The point is that "consent is sexy" doesn't go far enough towards teaching
people how to have a healthy relationship. No one is disagreeing with this,
nor that infantilization and demonization is a long standing problem. But we
need the step that "yes, consent is important" first to get to the better
parts, just like addition needs to be learned before algebra.

The article turns consent into a straw man, and then doesn't give a good
framework to replace the social framework of consent, instead showcasing high-
level concepts that aren't easy to teach.

A more meaningful conclusion is to add philosophy as a discipline back into
schooling, so sex-ed doesn't need to do double-duty as ethics.

------
alpineidyll3
Relationship conventions are simply not something everyone in society can
agree upon. I don't think most people can even commit to a single set of
relationship conventions for themselves over a ten year period.

Aside from the broadest guidelines of decency (that no one should endure
involuntary harm, or limit another's freedom) I am pessimistic that people
could rally around any universal set of rules for relationships.
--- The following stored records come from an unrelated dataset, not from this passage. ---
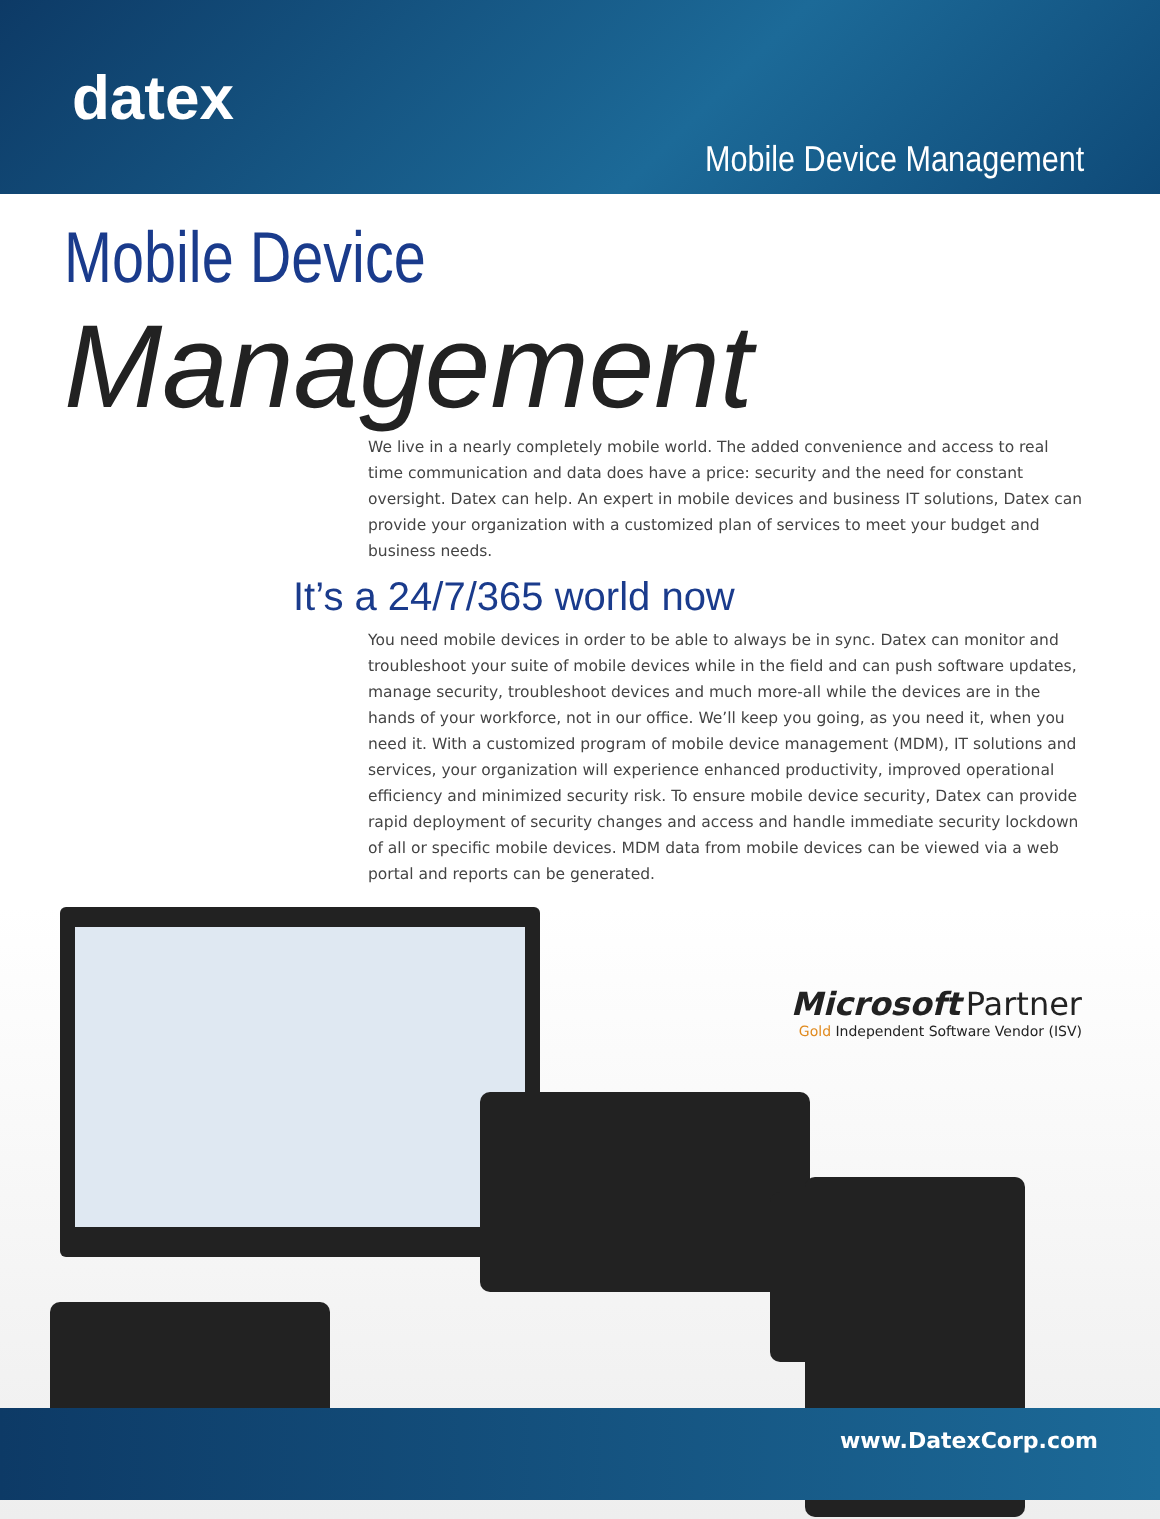datex
Mobile Device Management
Mobile Device Management
We live in a nearly completely mobile world. The added convenience and access to real time communication and data does have a price: security and the need for constant oversight. Datex can help. An expert in mobile devices and business IT solutions, Datex can provide your organization with a customized plan of services to meet your budget and business needs.
It’s a 24/7/365 world now
You need mobile devices in order to be able to always be in sync. Datex can monitor and troubleshoot your suite of mobile devices while in the field and can push software updates, manage security, troubleshoot devices and much more-all while the devices are in the hands of your workforce, not in our office. We’ll keep you going, as you need it, when you need it. With a customized program of mobile device management (MDM), IT solutions and services, your organization will experience enhanced productivity, improved operational efficiency and minimized security risk. To ensure mobile device security, Datex can provide rapid deployment of security changes and access and handle immediate security lockdown of all or specific mobile devices. MDM data from mobile devices can be viewed via a web portal and reports can be generated.
Microsoft Partner
Gold Independent Software Vendor (ISV)
www.DatexCorp.com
Since that's the reality, I think people need to be less sensitive about
whoever they are offending with their ideas, inevitably, as long as they don't
involuntarily harm or constrain someone else. They also need to quit
evangelizing for whatever their morals are, this second, because they will
probably be different tomorrow.

We still have a long ways to go preventing involuntary harm, and fostering
freedom. Maybe if people focused on that, things would be easier.